__WHAT YOU NEED TO DO__.
The records below are to be returned exactly as written, minus their pictures.

__EXERCISE MATERIALS__.
══════════

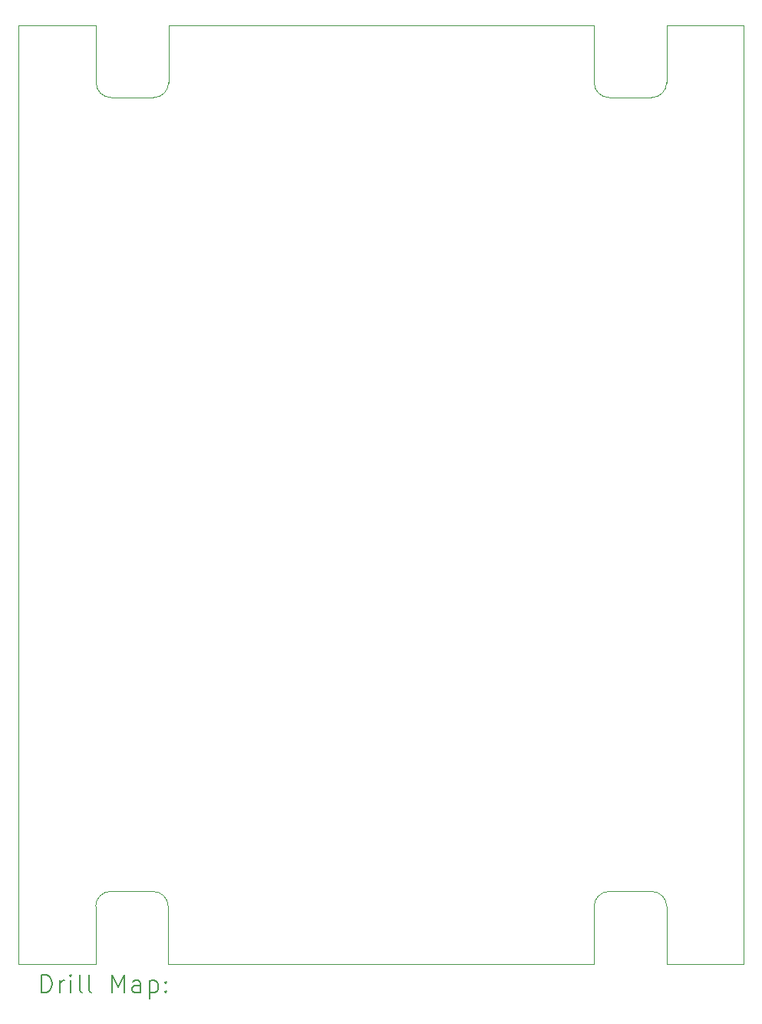
<source format=gbr>
%FSLAX45Y45*%
G04 Gerber Fmt 4.5, Leading zero omitted, Abs format (unit mm)*
G04 Created by KiCad (PCBNEW (6.0.5-0)) date 2022-12-26 00:24:34*
%MOMM*%
%LPD*%
G01*
G04 APERTURE LIST*
%TA.AperFunction,Profile*%
%ADD10C,0.100000*%
%TD*%
%ADD11C,0.200000*%
G04 APERTURE END LIST*
D10*
X14360000Y-3875000D02*
X15210000Y-3875000D01*
X13560000Y-14225000D02*
X8860000Y-14225000D01*
X15210000Y-3875000D02*
X15210000Y-14225000D01*
X13560000Y-14225000D02*
X13560000Y-13590000D01*
X8700000Y-4675000D02*
G75*
G03*
X8865000Y-4510000I0J165000D01*
G01*
X8060000Y-14225000D02*
X7210000Y-14225000D01*
X14360000Y-14225000D02*
X15210000Y-14225000D01*
X14195000Y-4675000D02*
G75*
G03*
X14360000Y-4510000I0J165000D01*
G01*
X13725000Y-13425000D02*
G75*
G03*
X13560000Y-13590000I0J-165000D01*
G01*
X14195000Y-13425000D02*
X13725000Y-13425000D01*
X8860000Y-13590000D02*
X8860000Y-14225000D01*
X14360000Y-13590000D02*
G75*
G03*
X14195000Y-13425000I-165000J0D01*
G01*
X13560000Y-4510000D02*
X13560000Y-3875000D01*
X8230000Y-4675000D02*
X8700000Y-4675000D01*
X8860000Y-13590000D02*
G75*
G03*
X8695000Y-13425000I-165000J0D01*
G01*
X8695000Y-13425000D02*
X8225000Y-13425000D01*
X14360000Y-3875000D02*
X14360000Y-4510000D01*
X13560000Y-4510000D02*
G75*
G03*
X13725000Y-4675000I165000J0D01*
G01*
X8865000Y-3875000D02*
X13560000Y-3875000D01*
X8065000Y-4510000D02*
X8065000Y-3875000D01*
X8065000Y-4510000D02*
G75*
G03*
X8230000Y-4675000I165000J0D01*
G01*
X14360000Y-13590000D02*
X14360000Y-14225000D01*
X8065000Y-3875000D02*
X7210000Y-3875000D01*
X7210000Y-14225000D02*
X7210000Y-3875000D01*
X8225000Y-13425000D02*
G75*
G03*
X8060000Y-13590000I0J-165000D01*
G01*
X8865000Y-3875000D02*
X8865000Y-4510000D01*
X8060000Y-14225000D02*
X8060000Y-13590000D01*
X13725000Y-4675000D02*
X14195000Y-4675000D01*
D11*
X7462619Y-14540476D02*
X7462619Y-14340476D01*
X7510238Y-14340476D01*
X7538809Y-14350000D01*
X7557857Y-14369048D01*
X7567381Y-14388095D01*
X7576905Y-14426190D01*
X7576905Y-14454762D01*
X7567381Y-14492857D01*
X7557857Y-14511905D01*
X7538809Y-14530952D01*
X7510238Y-14540476D01*
X7462619Y-14540476D01*
X7662619Y-14540476D02*
X7662619Y-14407143D01*
X7662619Y-14445238D02*
X7672143Y-14426190D01*
X7681667Y-14416667D01*
X7700714Y-14407143D01*
X7719762Y-14407143D01*
X7786428Y-14540476D02*
X7786428Y-14407143D01*
X7786428Y-14340476D02*
X7776905Y-14350000D01*
X7786428Y-14359524D01*
X7795952Y-14350000D01*
X7786428Y-14340476D01*
X7786428Y-14359524D01*
X7910238Y-14540476D02*
X7891190Y-14530952D01*
X7881667Y-14511905D01*
X7881667Y-14340476D01*
X8015000Y-14540476D02*
X7995952Y-14530952D01*
X7986428Y-14511905D01*
X7986428Y-14340476D01*
X8243571Y-14540476D02*
X8243571Y-14340476D01*
X8310238Y-14483333D01*
X8376905Y-14340476D01*
X8376905Y-14540476D01*
X8557857Y-14540476D02*
X8557857Y-14435714D01*
X8548333Y-14416667D01*
X8529286Y-14407143D01*
X8491190Y-14407143D01*
X8472143Y-14416667D01*
X8557857Y-14530952D02*
X8538810Y-14540476D01*
X8491190Y-14540476D01*
X8472143Y-14530952D01*
X8462619Y-14511905D01*
X8462619Y-14492857D01*
X8472143Y-14473809D01*
X8491190Y-14464286D01*
X8538810Y-14464286D01*
X8557857Y-14454762D01*
X8653095Y-14407143D02*
X8653095Y-14607143D01*
X8653095Y-14416667D02*
X8672143Y-14407143D01*
X8710238Y-14407143D01*
X8729286Y-14416667D01*
X8738810Y-14426190D01*
X8748333Y-14445238D01*
X8748333Y-14502381D01*
X8738810Y-14521428D01*
X8729286Y-14530952D01*
X8710238Y-14540476D01*
X8672143Y-14540476D01*
X8653095Y-14530952D01*
X8834048Y-14521428D02*
X8843571Y-14530952D01*
X8834048Y-14540476D01*
X8824524Y-14530952D01*
X8834048Y-14521428D01*
X8834048Y-14540476D01*
X8834048Y-14416667D02*
X8843571Y-14426190D01*
X8834048Y-14435714D01*
X8824524Y-14426190D01*
X8834048Y-14416667D01*
X8834048Y-14435714D01*
M02*

</source>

══════════

__ANSWER TO THIS PROBLEM__.
<source format=gbr>
%FSLAX45Y45*%
G04 Gerber Fmt 4.5, Leading zero omitted, Abs format (unit mm)*
G04 Created by KiCad (PCBNEW (6.0.5-0)) date 2022-12-26 00:24:34*
%MOMM*%
%LPD*%
G01*
G04 APERTURE LIST*
%TA.AperFunction,Profile*%
%ADD10C,0.100000*%
%TD*%
%ADD11C,0.200000*%
G04 APERTURE END LIST*
D10*
X14360000Y-3875000D02*
X15210000Y-3875000D01*
X13560000Y-14225000D02*
X8860000Y-14225000D01*
X15210000Y-3875000D02*
X15210000Y-14225000D01*
X13560000Y-14225000D02*
X13560000Y-13590000D01*
X8700000Y-4675000D02*
G75*
G03*
X8865000Y-4510000I0J165000D01*
G01*
X8060000Y-14225000D02*
X7210000Y-14225000D01*
X14360000Y-14225000D02*
X15210000Y-14225000D01*
X14195000Y-4675000D02*
G75*
G03*
X14360000Y-4510000I0J165000D01*
G01*
X13725000Y-13425000D02*
G75*
G03*
X13560000Y-13590000I0J-165000D01*
G01*
X14195000Y-13425000D02*
X13725000Y-13425000D01*
X8860000Y-13590000D02*
X8860000Y-14225000D01*
X14360000Y-13590000D02*
G75*
G03*
X14195000Y-13425000I-165000J0D01*
G01*
X13560000Y-4510000D02*
X13560000Y-3875000D01*
X8230000Y-4675000D02*
X8700000Y-4675000D01*
X8860000Y-13590000D02*
G75*
G03*
X8695000Y-13425000I-165000J0D01*
G01*
X8695000Y-13425000D02*
X8225000Y-13425000D01*
X14360000Y-3875000D02*
X14360000Y-4510000D01*
X13560000Y-4510000D02*
G75*
G03*
X13725000Y-4675000I165000J0D01*
G01*
X8865000Y-3875000D02*
X13560000Y-3875000D01*
X8065000Y-4510000D02*
X8065000Y-3875000D01*
X8065000Y-4510000D02*
G75*
G03*
X8230000Y-4675000I165000J0D01*
G01*
X14360000Y-13590000D02*
X14360000Y-14225000D01*
X8065000Y-3875000D02*
X7210000Y-3875000D01*
X7210000Y-14225000D02*
X7210000Y-3875000D01*
X8225000Y-13425000D02*
G75*
G03*
X8060000Y-13590000I0J-165000D01*
G01*
X8865000Y-3875000D02*
X8865000Y-4510000D01*
X8060000Y-14225000D02*
X8060000Y-13590000D01*
X13725000Y-4675000D02*
X14195000Y-4675000D01*
D11*
X7462619Y-14540476D02*
X7462619Y-14340476D01*
X7510238Y-14340476D01*
X7538809Y-14350000D01*
X7557857Y-14369048D01*
X7567381Y-14388095D01*
X7576905Y-14426190D01*
X7576905Y-14454762D01*
X7567381Y-14492857D01*
X7557857Y-14511905D01*
X7538809Y-14530952D01*
X7510238Y-14540476D01*
X7462619Y-14540476D01*
X7662619Y-14540476D02*
X7662619Y-14407143D01*
X7662619Y-14445238D02*
X7672143Y-14426190D01*
X7681667Y-14416667D01*
X7700714Y-14407143D01*
X7719762Y-14407143D01*
X7786428Y-14540476D02*
X7786428Y-14407143D01*
X7786428Y-14340476D02*
X7776905Y-14350000D01*
X7786428Y-14359524D01*
X7795952Y-14350000D01*
X7786428Y-14340476D01*
X7786428Y-14359524D01*
X7910238Y-14540476D02*
X7891190Y-14530952D01*
X7881667Y-14511905D01*
X7881667Y-14340476D01*
X8015000Y-14540476D02*
X7995952Y-14530952D01*
X7986428Y-14511905D01*
X7986428Y-14340476D01*
X8243571Y-14540476D02*
X8243571Y-14340476D01*
X8310238Y-14483333D01*
X8376905Y-14340476D01*
X8376905Y-14540476D01*
X8557857Y-14540476D02*
X8557857Y-14435714D01*
X8548333Y-14416667D01*
X8529286Y-14407143D01*
X8491190Y-14407143D01*
X8472143Y-14416667D01*
X8557857Y-14530952D02*
X8538810Y-14540476D01*
X8491190Y-14540476D01*
X8472143Y-14530952D01*
X8462619Y-14511905D01*
X8462619Y-14492857D01*
X8472143Y-14473809D01*
X8491190Y-14464286D01*
X8538810Y-14464286D01*
X8557857Y-14454762D01*
X8653095Y-14407143D02*
X8653095Y-14607143D01*
X8653095Y-14416667D02*
X8672143Y-14407143D01*
X8710238Y-14407143D01*
X8729286Y-14416667D01*
X8738810Y-14426190D01*
X8748333Y-14445238D01*
X8748333Y-14502381D01*
X8738810Y-14521428D01*
X8729286Y-14530952D01*
X8710238Y-14540476D01*
X8672143Y-14540476D01*
X8653095Y-14530952D01*
X8834048Y-14521428D02*
X8843571Y-14530952D01*
X8834048Y-14540476D01*
X8824524Y-14530952D01*
X8834048Y-14521428D01*
X8834048Y-14540476D01*
X8834048Y-14416667D02*
X8843571Y-14426190D01*
X8834048Y-14435714D01*
X8824524Y-14426190D01*
X8834048Y-14416667D01*
X8834048Y-14435714D01*
M02*

</source>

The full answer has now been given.